Moreover, if you didn’t get rich, the problem wasn’t the system: it was you. An economic theory written by a magazine editor didn’t fail. You did.
One reason is forward-looking. The music industry and especially the electronic music industry is about to be deluged by a tsunami of tracks guided by and in the end primarily composed by artificial intelligence. AI-created music will be the ultimate Long Tail case study, because the economics of AI music require selling “less of more” – one copy each of thousands upon thousands of tracks placed in stores’ inventory thanks to low-cost digital distribution from the likes of DistroKid. From 2020 forward, we should definitely stop caring when streaming or storefronts boast about the millions of tracks they have in their inventory, as it rises exponentially with to AI-created shitmusic. This new never- or rarely-purchased form of computer-created trash will take up an increasing amount of that “infinite” shelf space – far more than sales will pay for.
But that’s just going to fatten up a long, dead tail. That 80% or so of never-sold inventory Will Page wrote about didn’t go away. Year after year it’s piled up, like a sediment of shitmusic falling to the bottom of Beatport’s database. Nobody bought it when it was new and it hasn’t gotten better with age, and Beatport is discovering that even “cheap” server costs begin to add up when you’re paying for storage for a massive catalog of unsold music.

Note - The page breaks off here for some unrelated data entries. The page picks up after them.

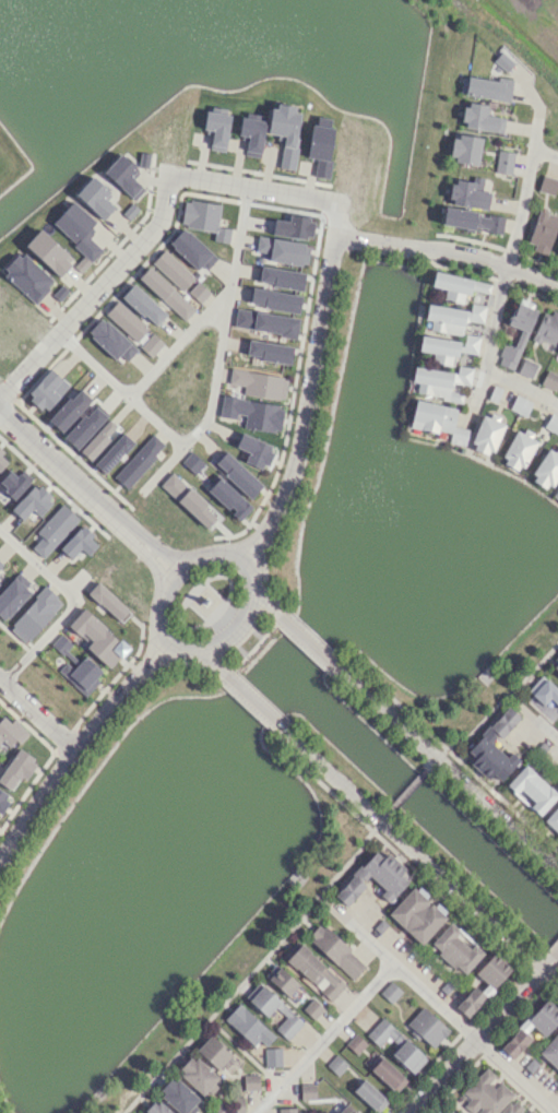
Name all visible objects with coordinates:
building: (503, 61)
building: (487, 87)
building: (480, 118)
building: (216, 128)
building: (284, 130)
building: (252, 134)
building: (320, 148)
building: (464, 148)
road: (543, 153)
building: (143, 160)
building: (503, 161)
building: (123, 175)
building: (547, 184)
road: (252, 187)
road: (523, 192)
building: (466, 194)
building: (94, 196)
road: (335, 217)
building: (203, 218)
building: (471, 220)
building: (542, 231)
building: (77, 232)
building: (191, 249)
building: (282, 250)
building: (48, 252)
building: (172, 269)
building: (27, 276)
building: (280, 277)
road: (324, 285)
building: (456, 287)
road: (97, 291)
building: (198, 291)
building: (59, 292)
building: (165, 292)
building: (274, 299)
building: (143, 304)
building: (125, 320)
building: (265, 322)
building: (547, 327)
building: (449, 331)
road: (489, 332)
building: (520, 336)
building: (111, 340)
building: (151, 344)
road: (172, 347)
building: (557, 349)
building: (268, 351)
building: (526, 367)
building: (549, 380)
building: (439, 382)
building: (259, 383)
road: (520, 387)
building: (46, 389)
road: (210, 399)
building: (519, 405)
building: (69, 409)
building: (253, 413)
building: (436, 421)
building: (552, 424)
building: (84, 426)
building: (485, 435)
building: (97, 440)
building: (254, 450)
building: (517, 451)
building: (113, 452)
building: (2, 459)
building: (138, 460)
road: (166, 461)
building: (192, 462)
building: (545, 470)
building: (237, 474)
building: (14, 482)
road: (85, 489)
building: (555, 492)
building: (228, 498)
building: (188, 499)
building: (31, 502)
building: (53, 528)
building: (78, 542)
road: (31, 556)
building: (0, 566)
building: (12, 595)
building: (108, 602)
road: (266, 605)
building: (34, 614)
road: (236, 631)
road: (45, 635)
building: (98, 638)
road: (308, 643)
road: (211, 662)
building: (556, 668)
building: (82, 673)
building: (544, 692)
road: (253, 702)
road: (37, 713)
road: (543, 728)
building: (9, 731)
road: (76, 747)
building: (491, 749)
building: (16, 768)
road: (448, 769)
building: (531, 791)
building: (3, 798)
building: (552, 820)
road: (421, 858)
building: (372, 875)
building: (415, 913)
building: (455, 946)
building: (334, 949)
road: (547, 957)
road: (396, 965)
road: (253, 968)
building: (313, 969)
building: (283, 981)
building: (481, 982)
building: (389, 991)
road: (505, 1002)
building: (312, 1008)
building: (284, 1011)
building: (425, 1025)
building: (248, 1026)
building: (541, 1027)
road: (324, 1037)
building: (355, 1043)
building: (403, 1045)
building: (551, 1048)
building: (213, 1051)
building: (272, 1056)
building: (335, 1064)
building: (387, 1074)
road: (439, 1074)
road: (514, 1074)
building: (198, 1075)
building: (250, 1082)
building: (307, 1091)
building: (484, 1094)
building: (178, 1095)
building: (369, 1095)
building: (512, 1107)
building: (157, 1108)
building: (346, 1109)
building: (286, 1110)
building: (442, 1111)
building: (529, 1111)
building: (458, 1112)

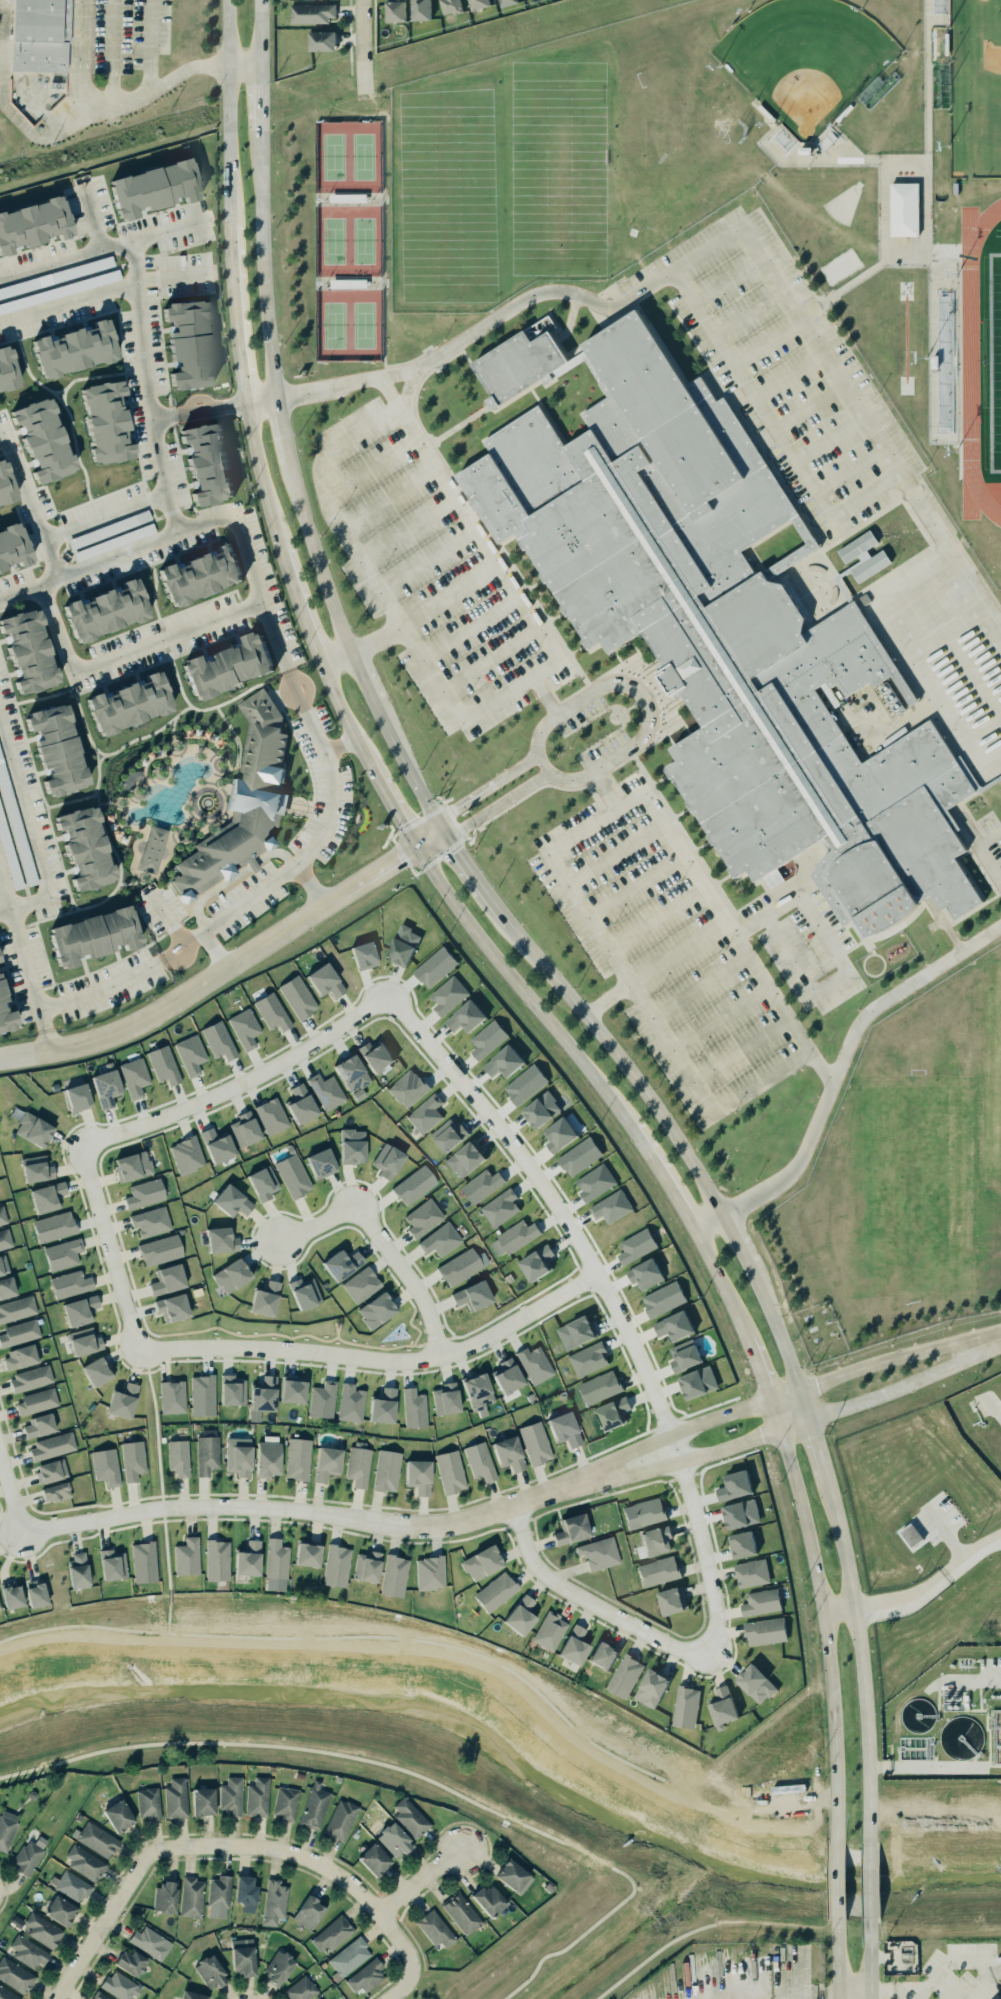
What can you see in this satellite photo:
building: (507, 3)
building: (478, 4)
building: (451, 7)
building: (421, 10)
building: (395, 11)
building: (310, 13)
road: (260, 33)
building: (37, 34)
building: (322, 42)
road: (365, 45)
road: (148, 46)
road: (110, 58)
park: (804, 61)
road: (243, 67)
road: (187, 68)
park: (975, 88)
road: (79, 89)
road: (259, 100)
road: (227, 113)
road: (44, 138)
park: (541, 171)
building: (153, 184)
road: (262, 189)
building: (904, 209)
building: (33, 219)
road: (725, 236)
park: (346, 242)
road: (97, 250)
road: (382, 251)
road: (134, 257)
road: (727, 278)
road: (747, 311)
road: (141, 313)
road: (234, 313)
road: (270, 321)
building: (188, 340)
road: (767, 343)
building: (72, 345)
building: (7, 367)
road: (788, 375)
road: (389, 394)
road: (261, 399)
road: (211, 406)
road: (808, 408)
road: (165, 414)
building: (104, 419)
road: (772, 429)
road: (282, 430)
building: (41, 437)
road: (827, 438)
building: (206, 460)
road: (370, 469)
road: (848, 470)
road: (260, 475)
building: (5, 483)
road: (387, 499)
road: (324, 505)
road: (173, 513)
building: (109, 529)
road: (238, 529)
road: (408, 531)
road: (55, 535)
building: (114, 542)
building: (12, 543)
road: (116, 552)
road: (489, 553)
building: (862, 556)
road: (315, 557)
road: (427, 561)
building: (200, 572)
road: (47, 581)
road: (448, 596)
road: (298, 605)
building: (105, 608)
building: (718, 626)
road: (469, 628)
road: (273, 632)
road: (376, 640)
building: (26, 649)
road: (127, 652)
road: (334, 656)
road: (489, 660)
building: (226, 664)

Costing just a few cents a year per track – imagine how big that catalog of shitmusic must be for it to actually have an impact on Beatport’s bottom line!
When I wrote about Beatport’s purge, I was kind of surprised by the lively reaction. I thought it was a rote bit of corporate housekeeping – Beatport sharing their mundane “to do” list with the world. Yet it became one of the most shared stories on our website for a week and it keeps popping back up.
I think people are surprised. It’s like finding out gravity is a sham. Many of the participants in the music industry and particularly in the electronic music industry have unknowingly built their careers or at least their aspirations for one on a dead, discredited theory written by a techno-utopian magazine editor with no education in economics. There wasn’t supposed to be this mass of unsold tracks. They were supposed to sell a few copies of each. The shelf was infinite. Less of more.
The unspoken but universally held laws that guided the digital music industry for the last two decades weren’t true. They were never true.
Everyone told you that releasing 52 tracks a year was better than 14, that more tracks meant a higher royalty statement, that you have to “get on all platforms” for some kind of ledger-bound magic to happen and make you rich. Moreover, if you didn’t get rich, the problem wasn’t the system: it was you. It wasn’t the inevitable result of an economic theory based on bullshit. It didn’t fail: you did.
And it turns out it was nothing but a great big fraud.
Probably a typo, but by way of correction, the biggest Towers like NY and Boston had 120,000+ audio titles. The smaller stores had at least 25-30k.
On the other hand, Tower Records and most other record store chains are gone (w Wal-Mart and Target slowly getting rid of music sections too) because Amazon crushed them with its long tail. They also crushed a lot of other retailers. They have virtually everything and for less money. Even books and music and DVDs that are out of print are available on Amazon, making trips to used record stores and used bookstores pointless too. It’s useful to say that storing albums that have not sold a single copy is pretty pointless. But a store with every Miles Davis album (Amazon) is better than a store with one copy of Kind of Blue, no? Joni Mitchell albums wouldn’t make the Top 200 of Billboard this week. Does that really mean no one should bother having them on their streaming service? When it comes to sales, maybe only one retailer gets a long tail and its wielded by Jeff Bezos.